***** Records to process *****

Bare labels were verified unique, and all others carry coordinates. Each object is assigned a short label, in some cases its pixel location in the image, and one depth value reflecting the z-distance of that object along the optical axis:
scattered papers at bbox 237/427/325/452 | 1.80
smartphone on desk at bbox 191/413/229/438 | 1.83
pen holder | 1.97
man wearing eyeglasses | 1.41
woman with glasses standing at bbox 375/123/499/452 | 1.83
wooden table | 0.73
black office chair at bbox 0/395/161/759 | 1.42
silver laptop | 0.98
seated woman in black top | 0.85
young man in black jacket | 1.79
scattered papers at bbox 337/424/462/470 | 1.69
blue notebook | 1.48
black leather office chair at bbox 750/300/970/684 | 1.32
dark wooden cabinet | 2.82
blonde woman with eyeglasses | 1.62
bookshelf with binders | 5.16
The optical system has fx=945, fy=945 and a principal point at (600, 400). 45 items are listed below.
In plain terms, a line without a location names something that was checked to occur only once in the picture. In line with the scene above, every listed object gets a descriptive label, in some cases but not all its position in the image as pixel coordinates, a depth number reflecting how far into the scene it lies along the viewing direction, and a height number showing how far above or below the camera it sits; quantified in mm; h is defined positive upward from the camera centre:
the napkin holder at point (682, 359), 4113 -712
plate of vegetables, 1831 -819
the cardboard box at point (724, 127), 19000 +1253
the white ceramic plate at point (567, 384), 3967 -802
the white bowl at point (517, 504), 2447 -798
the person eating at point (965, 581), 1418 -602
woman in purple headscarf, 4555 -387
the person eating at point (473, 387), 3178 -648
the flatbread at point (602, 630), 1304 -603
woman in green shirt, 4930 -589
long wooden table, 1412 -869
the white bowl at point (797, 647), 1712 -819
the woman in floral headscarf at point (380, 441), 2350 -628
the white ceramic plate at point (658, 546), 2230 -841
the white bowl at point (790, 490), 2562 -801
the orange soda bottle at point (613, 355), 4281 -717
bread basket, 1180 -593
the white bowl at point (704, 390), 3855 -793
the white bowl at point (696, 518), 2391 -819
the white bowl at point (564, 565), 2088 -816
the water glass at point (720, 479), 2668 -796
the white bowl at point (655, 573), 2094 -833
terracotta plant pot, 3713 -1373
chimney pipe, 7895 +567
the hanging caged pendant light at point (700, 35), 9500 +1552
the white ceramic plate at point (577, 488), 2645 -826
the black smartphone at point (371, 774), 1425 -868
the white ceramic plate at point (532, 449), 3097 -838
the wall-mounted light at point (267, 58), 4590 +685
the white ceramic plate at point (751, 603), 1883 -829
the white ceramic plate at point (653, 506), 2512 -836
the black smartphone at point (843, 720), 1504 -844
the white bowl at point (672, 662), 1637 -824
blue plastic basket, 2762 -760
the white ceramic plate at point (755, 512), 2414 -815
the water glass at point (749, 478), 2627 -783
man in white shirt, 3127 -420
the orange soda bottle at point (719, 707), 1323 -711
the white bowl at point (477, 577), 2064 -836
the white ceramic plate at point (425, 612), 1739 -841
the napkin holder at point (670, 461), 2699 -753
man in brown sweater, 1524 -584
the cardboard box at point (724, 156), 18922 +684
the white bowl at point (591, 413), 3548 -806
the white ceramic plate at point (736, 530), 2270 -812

*****

Exercise requirements:
Please copy out every line in the listing that has the string "napkin".

Output below:
the napkin holder at point (682, 359), 4113 -712
the napkin holder at point (670, 461), 2699 -753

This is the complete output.